Airguns of the American West Part 10
The Guns of John Wayne
For almost 50 years The Duke’s favorite handgun was a Colt Peacemaker
By Dennis Adler
The guns of John Wayne have always helped to define his characters but none so dramatically as the pair of engraved single actions he carried as former lawman and gunfighter John Bernard Books in “The Shootist.” In this memorable image recreated from the movie, the author has stepped in to play Books and a pair of Limited Edition, hand engraved Umarex Colt “Duke” Peacemakers, to fill the role of Wayne’s ivory griped Single Actions.
John Wayne’s film career spanned more than three generations, from 1930 when he starred in his first western, The Big Trail to 1976 when he made his last film, The Shootist. The Western cinematic legacy he left chronicles almost the entire history of this uniquely American film genre and its kinship to the Colt Single Action Army revolver.

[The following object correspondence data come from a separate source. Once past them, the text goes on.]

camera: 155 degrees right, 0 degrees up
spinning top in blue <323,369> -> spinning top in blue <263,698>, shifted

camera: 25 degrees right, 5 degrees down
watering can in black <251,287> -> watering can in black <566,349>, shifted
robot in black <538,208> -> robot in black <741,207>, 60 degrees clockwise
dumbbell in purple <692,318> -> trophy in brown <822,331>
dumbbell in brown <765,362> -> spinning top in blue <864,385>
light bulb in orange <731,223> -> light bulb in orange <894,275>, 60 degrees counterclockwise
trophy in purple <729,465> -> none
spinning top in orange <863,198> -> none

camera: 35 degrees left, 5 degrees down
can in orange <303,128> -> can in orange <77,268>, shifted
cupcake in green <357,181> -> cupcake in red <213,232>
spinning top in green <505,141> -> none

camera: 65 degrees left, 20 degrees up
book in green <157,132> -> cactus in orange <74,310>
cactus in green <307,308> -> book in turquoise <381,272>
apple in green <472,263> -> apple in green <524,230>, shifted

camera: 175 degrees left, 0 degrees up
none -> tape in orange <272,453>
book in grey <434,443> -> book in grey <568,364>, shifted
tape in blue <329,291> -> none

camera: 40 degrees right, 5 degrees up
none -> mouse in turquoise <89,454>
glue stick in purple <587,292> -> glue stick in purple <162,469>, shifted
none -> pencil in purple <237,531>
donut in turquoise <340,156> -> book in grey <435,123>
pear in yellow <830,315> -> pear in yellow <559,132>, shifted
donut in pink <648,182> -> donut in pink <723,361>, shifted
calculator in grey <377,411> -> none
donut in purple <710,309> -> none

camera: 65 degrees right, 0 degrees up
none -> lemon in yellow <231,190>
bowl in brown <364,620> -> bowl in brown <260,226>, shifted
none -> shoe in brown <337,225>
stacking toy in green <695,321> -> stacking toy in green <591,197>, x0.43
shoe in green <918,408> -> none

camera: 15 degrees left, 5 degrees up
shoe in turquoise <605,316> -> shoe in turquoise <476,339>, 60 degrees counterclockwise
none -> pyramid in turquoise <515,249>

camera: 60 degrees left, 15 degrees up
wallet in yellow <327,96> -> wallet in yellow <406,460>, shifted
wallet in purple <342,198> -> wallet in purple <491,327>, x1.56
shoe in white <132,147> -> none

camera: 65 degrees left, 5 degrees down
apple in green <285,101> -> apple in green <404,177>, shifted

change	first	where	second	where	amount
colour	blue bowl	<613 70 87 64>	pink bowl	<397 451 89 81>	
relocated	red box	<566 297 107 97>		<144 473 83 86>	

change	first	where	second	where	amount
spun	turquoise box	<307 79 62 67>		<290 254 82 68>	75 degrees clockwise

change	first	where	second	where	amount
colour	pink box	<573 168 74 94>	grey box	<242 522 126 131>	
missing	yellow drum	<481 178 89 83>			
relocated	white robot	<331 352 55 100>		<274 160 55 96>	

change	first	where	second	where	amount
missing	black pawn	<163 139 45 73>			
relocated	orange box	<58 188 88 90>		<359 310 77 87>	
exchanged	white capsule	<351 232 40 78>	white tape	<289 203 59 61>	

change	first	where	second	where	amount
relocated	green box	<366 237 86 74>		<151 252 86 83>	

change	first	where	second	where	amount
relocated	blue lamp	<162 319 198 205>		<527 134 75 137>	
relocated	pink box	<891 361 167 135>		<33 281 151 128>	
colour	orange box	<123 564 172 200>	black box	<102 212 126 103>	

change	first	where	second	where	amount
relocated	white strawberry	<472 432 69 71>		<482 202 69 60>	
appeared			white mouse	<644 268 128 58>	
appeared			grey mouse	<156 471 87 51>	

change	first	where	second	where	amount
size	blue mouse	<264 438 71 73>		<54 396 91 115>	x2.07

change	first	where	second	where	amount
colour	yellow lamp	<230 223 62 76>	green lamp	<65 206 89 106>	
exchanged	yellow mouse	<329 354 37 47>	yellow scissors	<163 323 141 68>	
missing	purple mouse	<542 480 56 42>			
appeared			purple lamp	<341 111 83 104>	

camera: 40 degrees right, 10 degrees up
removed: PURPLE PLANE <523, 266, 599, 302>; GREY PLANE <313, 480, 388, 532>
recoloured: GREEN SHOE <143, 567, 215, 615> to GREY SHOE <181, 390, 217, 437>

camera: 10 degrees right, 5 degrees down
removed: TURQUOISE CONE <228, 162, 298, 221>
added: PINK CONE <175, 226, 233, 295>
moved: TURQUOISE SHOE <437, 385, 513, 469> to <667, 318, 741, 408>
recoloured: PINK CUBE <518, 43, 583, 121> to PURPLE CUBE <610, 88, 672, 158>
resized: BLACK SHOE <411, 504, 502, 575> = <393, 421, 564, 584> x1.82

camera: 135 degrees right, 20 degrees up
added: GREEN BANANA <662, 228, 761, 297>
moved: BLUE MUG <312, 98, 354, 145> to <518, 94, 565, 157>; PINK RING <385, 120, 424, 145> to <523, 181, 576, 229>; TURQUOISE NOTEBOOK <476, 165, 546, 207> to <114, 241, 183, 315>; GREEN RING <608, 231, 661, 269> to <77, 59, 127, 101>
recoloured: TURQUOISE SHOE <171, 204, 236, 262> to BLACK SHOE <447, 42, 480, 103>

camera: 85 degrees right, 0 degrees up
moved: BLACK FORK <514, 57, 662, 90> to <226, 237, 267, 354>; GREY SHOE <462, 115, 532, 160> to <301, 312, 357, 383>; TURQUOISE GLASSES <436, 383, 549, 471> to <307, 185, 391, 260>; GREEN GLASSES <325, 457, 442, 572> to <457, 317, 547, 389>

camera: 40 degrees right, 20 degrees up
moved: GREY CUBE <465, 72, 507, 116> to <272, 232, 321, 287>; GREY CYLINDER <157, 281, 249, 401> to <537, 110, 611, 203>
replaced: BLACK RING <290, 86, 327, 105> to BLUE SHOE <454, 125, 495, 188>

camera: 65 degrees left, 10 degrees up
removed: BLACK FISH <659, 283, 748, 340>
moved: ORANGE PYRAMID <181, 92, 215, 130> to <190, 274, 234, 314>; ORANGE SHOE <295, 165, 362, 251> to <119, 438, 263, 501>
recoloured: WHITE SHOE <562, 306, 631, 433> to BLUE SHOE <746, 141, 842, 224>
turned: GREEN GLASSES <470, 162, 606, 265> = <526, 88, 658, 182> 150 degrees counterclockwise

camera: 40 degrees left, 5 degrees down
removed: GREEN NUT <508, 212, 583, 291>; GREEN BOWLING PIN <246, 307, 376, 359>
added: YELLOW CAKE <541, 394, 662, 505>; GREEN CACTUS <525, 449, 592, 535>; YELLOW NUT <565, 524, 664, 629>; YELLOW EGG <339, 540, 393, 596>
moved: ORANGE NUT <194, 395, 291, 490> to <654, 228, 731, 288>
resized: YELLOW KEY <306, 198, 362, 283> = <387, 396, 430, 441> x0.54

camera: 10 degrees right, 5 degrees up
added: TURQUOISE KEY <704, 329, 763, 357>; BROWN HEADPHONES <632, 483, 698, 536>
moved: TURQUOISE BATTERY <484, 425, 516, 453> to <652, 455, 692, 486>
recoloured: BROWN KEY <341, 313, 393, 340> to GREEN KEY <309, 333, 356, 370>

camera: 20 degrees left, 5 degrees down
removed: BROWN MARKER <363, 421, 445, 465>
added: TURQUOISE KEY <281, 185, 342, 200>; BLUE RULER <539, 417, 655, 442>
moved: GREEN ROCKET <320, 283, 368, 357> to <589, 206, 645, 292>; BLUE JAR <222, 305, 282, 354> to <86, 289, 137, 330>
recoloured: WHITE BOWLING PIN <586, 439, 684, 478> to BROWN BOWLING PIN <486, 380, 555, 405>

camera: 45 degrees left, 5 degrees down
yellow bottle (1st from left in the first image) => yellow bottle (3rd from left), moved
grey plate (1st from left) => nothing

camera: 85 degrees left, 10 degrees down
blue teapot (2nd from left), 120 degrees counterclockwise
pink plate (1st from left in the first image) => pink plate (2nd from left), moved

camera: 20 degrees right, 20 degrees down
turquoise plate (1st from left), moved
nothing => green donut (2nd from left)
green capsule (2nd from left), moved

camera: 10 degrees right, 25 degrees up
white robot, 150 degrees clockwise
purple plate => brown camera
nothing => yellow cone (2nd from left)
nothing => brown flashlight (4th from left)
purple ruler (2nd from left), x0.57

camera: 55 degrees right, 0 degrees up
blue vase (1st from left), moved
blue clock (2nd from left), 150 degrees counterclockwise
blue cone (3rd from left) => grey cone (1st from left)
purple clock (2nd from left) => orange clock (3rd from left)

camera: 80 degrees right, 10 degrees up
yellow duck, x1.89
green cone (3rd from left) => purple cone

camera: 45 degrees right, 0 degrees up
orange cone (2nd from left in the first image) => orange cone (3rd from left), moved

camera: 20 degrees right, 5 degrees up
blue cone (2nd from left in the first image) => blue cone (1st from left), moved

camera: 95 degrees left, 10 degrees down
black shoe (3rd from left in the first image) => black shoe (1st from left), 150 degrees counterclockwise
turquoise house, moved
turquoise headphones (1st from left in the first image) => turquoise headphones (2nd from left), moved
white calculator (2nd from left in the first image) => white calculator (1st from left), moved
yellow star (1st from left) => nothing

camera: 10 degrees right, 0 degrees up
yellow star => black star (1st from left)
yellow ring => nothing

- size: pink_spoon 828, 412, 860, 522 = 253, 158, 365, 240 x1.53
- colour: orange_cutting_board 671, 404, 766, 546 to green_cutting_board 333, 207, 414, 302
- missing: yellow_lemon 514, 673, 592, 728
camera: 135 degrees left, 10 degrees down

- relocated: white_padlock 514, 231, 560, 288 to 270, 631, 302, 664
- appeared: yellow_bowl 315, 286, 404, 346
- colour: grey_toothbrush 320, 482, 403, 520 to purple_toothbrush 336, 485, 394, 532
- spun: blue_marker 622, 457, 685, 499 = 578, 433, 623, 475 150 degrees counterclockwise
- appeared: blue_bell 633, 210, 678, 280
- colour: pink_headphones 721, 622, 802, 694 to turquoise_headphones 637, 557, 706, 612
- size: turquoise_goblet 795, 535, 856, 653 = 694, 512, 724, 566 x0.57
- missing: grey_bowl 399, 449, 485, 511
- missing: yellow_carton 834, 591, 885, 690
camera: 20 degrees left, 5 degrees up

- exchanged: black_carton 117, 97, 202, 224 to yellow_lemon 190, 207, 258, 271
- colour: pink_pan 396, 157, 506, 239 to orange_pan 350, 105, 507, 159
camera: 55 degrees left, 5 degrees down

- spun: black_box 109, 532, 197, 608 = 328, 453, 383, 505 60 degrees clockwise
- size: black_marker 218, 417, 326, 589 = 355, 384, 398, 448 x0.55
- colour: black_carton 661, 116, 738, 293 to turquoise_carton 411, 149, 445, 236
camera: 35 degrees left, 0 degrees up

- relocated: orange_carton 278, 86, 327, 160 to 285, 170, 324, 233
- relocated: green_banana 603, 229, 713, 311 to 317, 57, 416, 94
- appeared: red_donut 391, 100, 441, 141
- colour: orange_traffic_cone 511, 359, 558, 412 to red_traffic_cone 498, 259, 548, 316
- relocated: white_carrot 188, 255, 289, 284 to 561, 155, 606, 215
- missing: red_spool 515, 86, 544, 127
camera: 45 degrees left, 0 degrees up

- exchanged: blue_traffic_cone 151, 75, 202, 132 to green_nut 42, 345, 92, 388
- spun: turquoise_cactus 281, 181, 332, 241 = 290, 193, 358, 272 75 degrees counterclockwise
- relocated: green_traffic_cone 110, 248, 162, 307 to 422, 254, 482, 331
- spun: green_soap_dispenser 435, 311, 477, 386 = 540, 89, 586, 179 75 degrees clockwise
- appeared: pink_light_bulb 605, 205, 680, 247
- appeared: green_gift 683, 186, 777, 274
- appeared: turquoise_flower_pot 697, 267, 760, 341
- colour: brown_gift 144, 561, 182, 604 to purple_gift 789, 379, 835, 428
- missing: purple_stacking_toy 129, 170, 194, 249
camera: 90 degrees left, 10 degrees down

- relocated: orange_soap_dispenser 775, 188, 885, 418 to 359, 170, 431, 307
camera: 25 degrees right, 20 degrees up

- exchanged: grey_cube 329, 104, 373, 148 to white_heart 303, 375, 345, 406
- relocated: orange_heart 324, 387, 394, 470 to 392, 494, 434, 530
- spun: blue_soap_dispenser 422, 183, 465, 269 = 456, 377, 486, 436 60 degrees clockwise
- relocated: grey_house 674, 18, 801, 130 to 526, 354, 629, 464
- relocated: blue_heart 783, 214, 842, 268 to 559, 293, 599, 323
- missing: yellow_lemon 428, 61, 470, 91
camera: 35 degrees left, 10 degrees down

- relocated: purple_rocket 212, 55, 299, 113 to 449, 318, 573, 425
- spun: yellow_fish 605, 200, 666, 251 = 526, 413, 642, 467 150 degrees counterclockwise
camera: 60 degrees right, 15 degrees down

There are 10 John Wayne models available with blued, weathered, or nickel finishes, including four hand engraved models in both .177 caliber BB and .177 caliber (4.5mm) pellet versions. Pictured are the weathered Duke model, (top) with a Bianchi Frontier Gunleather “Duke” holster and two-tone cartridge belt, the Limited Edition Shootist model (center) with a Legends in Leather copy of the gun rig worn by John Wayne in the film, and a Limited Edition hand engraved nickel plated Duke Model.
Up until 1930, the tall, rugged looking man from Winterset, Iowa, had been working as an extra, but he had determination and a look that caught the attention of legendary film director Raoul Walsh in 1929. The next year he gave the young actor named Marion Morrison his first big break in the 1930 epic The Big Trail. Walsh also changed Morrison’s name to John Wayne. Although the film was not a box office smash, even though it was one of the first shot in 70mm wide-screen, Wayne became a “B” movie hit, spending the next nine years making westerns and building a reputation as a film star. Many of his early films were remakes of old Ken Maynard silent movies with Wayne always playing a character named John (John Drury, John Steele, John Mason, John Trent), and riding a magnificent white stallion named, of all things, Duke.